Japan and other heavy government borrowers may breathe a sigh of relief after an American student tore holes in the philosophical basis underpinning austerity policies.
Set the challenge of replicating research by Harvard professors Carmen Reinhart and Ken Rogoff, University of Massachusetts Amherst student Thomas Herndon found mistakes in their data concerning the impact of debt on a nation’s growth. For debt-laden nations in the Asia-Pacific region, the miscalculation could indicate that debt is not quite the drag originally claimed.
According to the Reinhart and Rogoff paper, Growth in a Time of Debt, economic growth slumps when a nation’s debt level rises above 90 percent of gross domestic product. Net government debt in Japan as a percentage of GDP reached 134 percent in 2012, near crisis-hit Greece’s 155 percent, while some forecasters have estimated China’s debt at up to 100 percent of GDP.
The picture across the rest of the region is not so troubling, however. The International Monetary Fund has estimated average net government debt for Asia’s emerging economies to be at 59 percent of GDP in 2012, while Australia had a debt ratio of only 12 percent, South Korea 32 percent and New Zealand 26 percent.
Yet, U.S. Republican politician Paul Ryan, EU commissioner Olli Rehn and others have used the Reinhart and Rogoff research to argue for aggressive action to curb government debt, a debate with implications extending beyond the eurozone. Critics of Japanese Prime Minister Shinzo Abe’s reflationary policies have warned of a debt blow-out, despite the apparent initial success of Abenomics in reigniting growth prospects.
Others have warned against austerity policies, including economist Paul Krugman, who has asserted that monetary expansion is unable to overcome the negative effects of fiscal austerity when economies are in a liquidity trap.
With reference to Japan, Krugman suggests that the danger lies in being overly cautious on fiscal and monetary policy, rather than fearing an inflation or asset bubble.
“Japan’s experience is perfectly consistent with [a liquidity trap], with nothing in there to suggest that fiscal stimulus has somehow backfired…What Abenomics seems to be is an attempt, finally, to do what should have been done long ago: combine temporary fiscal stimulus with a real effort to move inflation up,” he recently wrote.
Herndon vs.
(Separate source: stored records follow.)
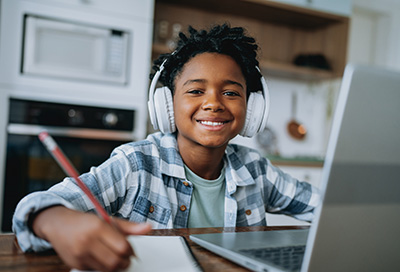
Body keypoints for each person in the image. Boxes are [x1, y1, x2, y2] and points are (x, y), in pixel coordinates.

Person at [12, 24, 320, 272]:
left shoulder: (256, 170)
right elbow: (36, 206)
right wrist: (55, 220)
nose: (213, 103)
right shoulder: (136, 164)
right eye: (196, 90)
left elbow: (324, 207)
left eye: (230, 92)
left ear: (252, 109)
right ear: (166, 106)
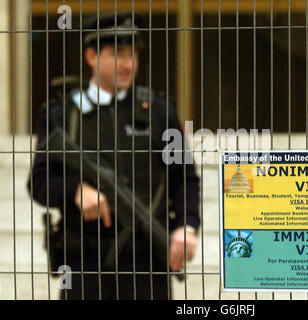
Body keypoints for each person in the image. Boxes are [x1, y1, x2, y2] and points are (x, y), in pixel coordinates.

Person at [27, 12, 200, 300]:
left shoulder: (159, 112)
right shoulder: (62, 114)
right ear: (92, 56)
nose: (127, 63)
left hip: (147, 263)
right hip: (85, 261)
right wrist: (76, 191)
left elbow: (184, 177)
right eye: (117, 54)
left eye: (132, 54)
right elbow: (39, 180)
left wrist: (186, 226)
Harvard
Herndon’s fact checking of the Reinhart and Rogoff research found that the Harvard professors had included only 15 of the 20 countries studied in their key calculation, with Australia missing along with other data errors.
While Herndon and his professors still found a correlation between debt and growth, the relationship was not quite as negative as the study proclaimed.
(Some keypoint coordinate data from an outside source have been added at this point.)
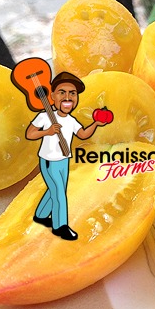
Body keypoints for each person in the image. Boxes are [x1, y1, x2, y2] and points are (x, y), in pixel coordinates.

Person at [25, 72, 107, 240]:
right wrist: (47, 131)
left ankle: (41, 215)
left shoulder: (71, 120)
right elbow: (30, 133)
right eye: (62, 92)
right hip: (49, 160)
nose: (68, 97)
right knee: (59, 194)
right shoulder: (45, 116)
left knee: (55, 190)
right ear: (52, 96)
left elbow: (83, 134)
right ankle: (60, 226)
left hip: (63, 160)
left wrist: (96, 123)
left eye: (72, 93)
In a statement to the BBC, Reinhart and Rogoff said, “We do not…believe this regrettable slip affects in any significant way the central message of the paper or that in our subsequent work.”
Herndon has reportedly criticized austerity policies, but other economists have supported the Harvard research.
Tokyo-based economist Martin Schulz of Fujitsu Research Institute told The Diplomat that he was “hardly excited” by the story concerning “tricky empirical estimates.”
“So far, the evidence seems to show that public debt does matter – from some point. [Reinhart and Rogoff’s] 90 percent number seems to be as good or bad as any, simply because the impact depends on the situation of the economy. The eurozone, for example has a 60 percent debt/GDP limit in its constitution,” he said.
“In a strong growing emerging economy, for example, public debt can be positive as long as it contributes to the efficient build-up of productive infrastructure. In a slow growing ageing economy, much lower levels of public debt might matter because public debt tends to go into consumption (pensions) of an older generation, potentially hurting the prospects of a shrinking younger generation.”
He added, “Since I am working on such issues in Japan, the most indebted and fastest ageing economy around, I wouldn’t bother about plus or minus 10 percent in their estimates. On the contrary, my research points out that in an ageing economy much lower levels of public debt might start to hurt, as they do in Italy for example, because they further limit productivity growth that would be necessary for the younger generation to finance their and the current generation’s retirement hopes.”
As the eurozone has showed, the consequences of the debate are far from academic.